→ Textabschnitt
Die Hochbahn versucht mit regelmäßigen Informationsveranstaltungen „den Deckel auf dem Topf“ zu halten, doch der Erfolg lässt nach. Die Aussicht auf mindestens weitere zwei Jahre Bauarbeiten teilweise direkt vor den Schlafzimmerfenstern weicht auch die toleranteste Position auf. Anfang Juli fand eine dieser für Verständnis werbende Veranstaltung für die Anwohner statt, in deren Anschluss den Anliegern mit einer exklusiven Führung über die Baustelle die Dimension des Projektes U4 näher gebracht werden sollte. Anwohnerbeauftrage Maja Brandl gab sich alle Mühe, die Arbeiten rund um den Notausstieg möglichst plastisch und transparent vorzustellen, stieß aber bei der Werbung um Verständnis für Arbeiten spät in der Nacht und am Wochenende auf verhärtete Positionen.
Erster Kritikpunkt war der Elektrokran, der den schon zu lauten Motorkran ersetzt hat. Laute Klackgeräusche beim Schalten und Manövrieren wären störender als das Motorgeräusch des vorherigen Krans. Weitere Befürchtung: Das für die Verfestigung des Grundes in 40 Meter Tiefe notwendige Vereisungsgerät würde den Geräuschpegel nochmals erhöhen. „Kann man das Gerät nicht in den unterirdischen Technikraum stellen?“ lautete die Frage eines konstruktiven Anwohner, und ob man nicht statt dessen geräuschlosen flüssigen Stickstoff verwenden könne?
Die meisten Fragen der Anwohner werden mit ausführlichen Ausführungen von Maja Brandl und der sie begleitenden ehemaligen und amtierenden Projektleiter der Hochbahn beantwortet, viele technische und organisatorische Details erklärt, doch Bewegung gibt es in fast keiner Position.
Auch im Punkt Wochenendarbeit gibt es wenig Hoffnung. Abseits der Zusicherung, nicht vor acht Uhr morgens mit den Arbeiten anzufangen, ist Maja Brandl kein Versprechen über den Verzicht auf Wochenendarbeit zu entlocken.

→ Bereitgestellte Zeilen
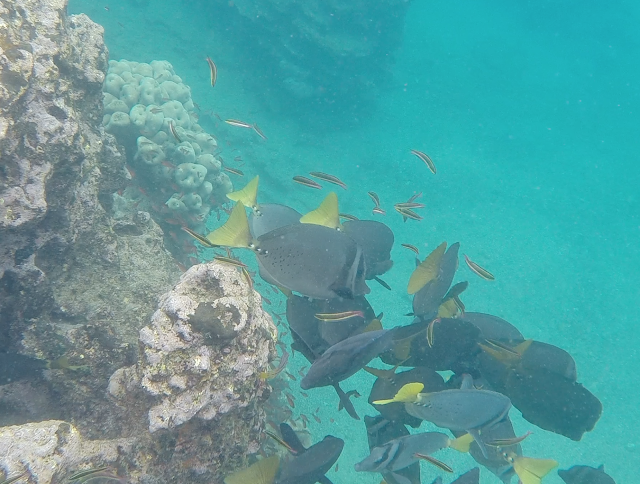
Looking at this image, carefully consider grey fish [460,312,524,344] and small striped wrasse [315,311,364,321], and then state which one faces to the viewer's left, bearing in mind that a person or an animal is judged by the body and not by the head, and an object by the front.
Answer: the small striped wrasse

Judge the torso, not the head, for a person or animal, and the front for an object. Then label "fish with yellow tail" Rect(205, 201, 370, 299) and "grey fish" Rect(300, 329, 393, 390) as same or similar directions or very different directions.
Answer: very different directions

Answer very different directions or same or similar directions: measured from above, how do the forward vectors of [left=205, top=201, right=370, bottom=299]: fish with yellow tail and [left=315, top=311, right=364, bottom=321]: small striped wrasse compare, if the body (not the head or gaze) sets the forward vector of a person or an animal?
very different directions

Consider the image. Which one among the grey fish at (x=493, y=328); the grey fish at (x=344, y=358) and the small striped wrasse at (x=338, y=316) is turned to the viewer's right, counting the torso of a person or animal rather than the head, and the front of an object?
the grey fish at (x=493, y=328)

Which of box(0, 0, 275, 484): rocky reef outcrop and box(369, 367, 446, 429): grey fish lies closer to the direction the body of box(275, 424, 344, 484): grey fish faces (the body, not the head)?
the grey fish

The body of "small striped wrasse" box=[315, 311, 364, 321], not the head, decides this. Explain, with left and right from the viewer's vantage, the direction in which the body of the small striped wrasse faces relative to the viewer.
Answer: facing to the left of the viewer

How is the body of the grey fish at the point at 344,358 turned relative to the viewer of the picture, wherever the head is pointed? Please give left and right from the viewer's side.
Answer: facing to the left of the viewer

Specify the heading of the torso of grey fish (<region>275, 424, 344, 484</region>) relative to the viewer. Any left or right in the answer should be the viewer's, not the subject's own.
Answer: facing to the right of the viewer

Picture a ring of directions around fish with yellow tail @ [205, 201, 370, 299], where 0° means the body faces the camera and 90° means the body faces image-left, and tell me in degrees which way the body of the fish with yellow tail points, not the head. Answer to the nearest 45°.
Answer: approximately 270°

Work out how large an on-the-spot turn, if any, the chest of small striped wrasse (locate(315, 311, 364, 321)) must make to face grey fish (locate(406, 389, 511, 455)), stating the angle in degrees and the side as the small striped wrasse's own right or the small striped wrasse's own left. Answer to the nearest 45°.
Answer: approximately 180°

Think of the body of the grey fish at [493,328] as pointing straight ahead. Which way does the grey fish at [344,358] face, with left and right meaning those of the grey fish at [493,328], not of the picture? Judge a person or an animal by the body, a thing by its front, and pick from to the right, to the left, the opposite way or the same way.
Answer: the opposite way
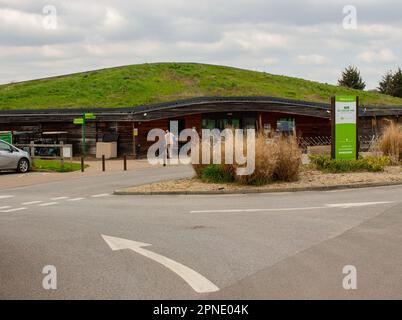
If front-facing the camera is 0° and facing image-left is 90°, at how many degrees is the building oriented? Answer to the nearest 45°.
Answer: approximately 0°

→ Bitte Folgendes bearbeiten
- a) Nennen Sie sämtliche Krane und technischen Geräte, die im Text über die U4-Baustelle erwähnt werden.
- b) Nehmen Sie den Text über die U4-Baustelle nach seinem letzten Satz wieder auf und setzen Sie ihn fort.

→ Erwartete Lösungen
- a) Elektrokran, Motorkran, Vereisungsgerät

- b)
„Kann ich davon ausgehen, das am Samstag nicht gearbeitet wird?“ fragt ein Anwohner in Hinblick auf eine Ankündigung der Hochbahn, nur bis Ende Juni am Sonnabend zu arbeiten. Maja Brandls Antwort im besten „Juristendeutsch“: „Wir können im Moment bei besten Willen nicht zusagen, das Samstags nicht gearbeitet werden muss.“ – „Das ist doch Verarschung!“ Angesichts der zu diesem Zeitpunkt herrschenden Temperaturen von über 30 Grad und einer weiteren sprachlichen Entgleisung, diesmal von der Gegenseite, bleibt es aber zivilisiert. Eigentlich sind die meisten der Anwesenden von der technische Dimension dieses Großprojektes beeindruckt und man will den Bau ja nicht stoppen. Es geht nur um eine Kernnachtruhe und ein einigermaßen ungestörtes Wochenende.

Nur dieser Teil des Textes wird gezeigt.